● **Activity 1**
Write out the passage of the Boys State post starting at "A Boy's State" and ending at "with that! ;-)).", reproducing every word and punctuation mark without change.

Thursday, January 11, 2007

A Boy's State

When coming home from visiting family in Logan we passed by those grain elevators (I think that’s what they are…) just there around Ogden. Odd how landmarks like that trigger memories, but it brought back a distinct memory of coming out; one that I must assume has moved me into being a [gulp] activist (and there’s nothing wrong with that! ;-)).

I remembered being right there, on I-15, coming home from Weber State College. I was coming home from Boy’s State. For those not familiar with it, you can read on it, here. Basically, each High School in a state picks and sends a couple students to participate in a mock state government. They are chosen by the faculty, if I remember correctly, and are supposed to be the students most likely to be future leaders in government.

I was not out to anyone when I was told I’d been selected to represent my high school; I was struggling, thinking I might still overcome my orientation. It’s a bit vague to the memory, but by the time I had to head off for this college-application-inflating “honor” I think I had came out only to my parents, just a bit earlier. But I didn’t see Boys State as an honor, by then.

I mean, how ironic? It seemed like a cosmic joke. I’d just came out, still distressed at being gay, and I’m off for a week with nothing but guys my age. And that’s not the worst of it, they were some of the most respectable kid’s I’d met, near all of them intelligent, competent, and handsome. Seemingly all of them 100% mainstream too. They confirmed my certainty that I was the only gay kid in Utah ;-).

And that’s not the worst of it, again! Though I can’t remember if it passed or no, one of the pieces of legislation being debated by my peers was to decide if gay kids should be allowed at Boy’s State. There was my very first chance. They were talking about “what if” gays eventually come there, what if the fairies demand to be let it. They had no idea; there I was, liked and accepted as one of them. And I said nothing; I withdrew.

Today I wonder how many kids there were in my shoes, who could have benefited if someone spoke up. As any reader may be able to tell ;-), my nature is to speak up, to do something, even sometimes recklessly, but not then. I kept quiet. They hit me and I pretended it was okay, that it wasn’t even me feeling the jabs. I let my self-doubt and fear in being gay do the other half of the job of demeaning and debasing myself.

I look back on that as a failure that, gratefully, changed me. I’ll not let that happen again, and now, with my home, I can’t let it happen again, and not only for my sake.

Coming home, in the back of my parent’s car, I was so disappointed in my self, in oddly both my lack of action to defend myself and in myself for being myself. No wonder, odd as it is, that grain elevator moment is etched in memory. I wanted my life back, to have the problem just go away, to not be faced with such an “opportunity” again. I sat there quietly, sullen, angry, and so very wrong.

Just now, as I’m finishing this up and thinking back as a father, I think I should probably apologize to my parents for, at such times, not letting them know what I was thinking, for “stoically” trying to take it on all on my own and not allowing their help, when they’d already made it clear they’d help and support me no matter what. Today, I’m more than through with that teen’s angst, in the back seat of that car… No, it’s being in the front seat of that car, with my sullen quiet child in the back, that’s what I’d fear most.


Chris said...

Thanks for sharing this, Scot. I went to Boy's State too. :)

● **Activity 2**
Pick out each of the rows below that contains the string "Homes", matching case exactly, and copy those rows as they appear.

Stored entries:
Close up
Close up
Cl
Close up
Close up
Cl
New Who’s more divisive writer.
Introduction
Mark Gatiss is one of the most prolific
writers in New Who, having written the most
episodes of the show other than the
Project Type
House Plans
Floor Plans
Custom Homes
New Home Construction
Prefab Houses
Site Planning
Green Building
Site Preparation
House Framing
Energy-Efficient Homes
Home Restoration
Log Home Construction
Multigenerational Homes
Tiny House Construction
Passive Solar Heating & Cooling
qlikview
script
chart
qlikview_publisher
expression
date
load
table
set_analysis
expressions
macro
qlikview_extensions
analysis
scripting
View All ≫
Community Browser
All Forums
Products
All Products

--

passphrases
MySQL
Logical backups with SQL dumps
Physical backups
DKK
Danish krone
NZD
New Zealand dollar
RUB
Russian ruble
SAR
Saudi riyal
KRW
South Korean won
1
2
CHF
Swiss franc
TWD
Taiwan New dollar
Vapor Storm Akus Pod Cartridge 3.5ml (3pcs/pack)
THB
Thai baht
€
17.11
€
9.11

● **Answer space 1**
A Boy's State

When coming home from visiting family in Logan we passed by those grain elevators (I think that’s what they are…) just there around Ogden. Odd how landmarks like that trigger memories, but it brought back a distinct memory of coming out; one that I must assume has moved me into being a [gulp] activist (and there’s nothing wrong with that! ;-)).

● **Answer space 2**
Custom Homes
Energy-Efficient Homes
Multigenerational Homes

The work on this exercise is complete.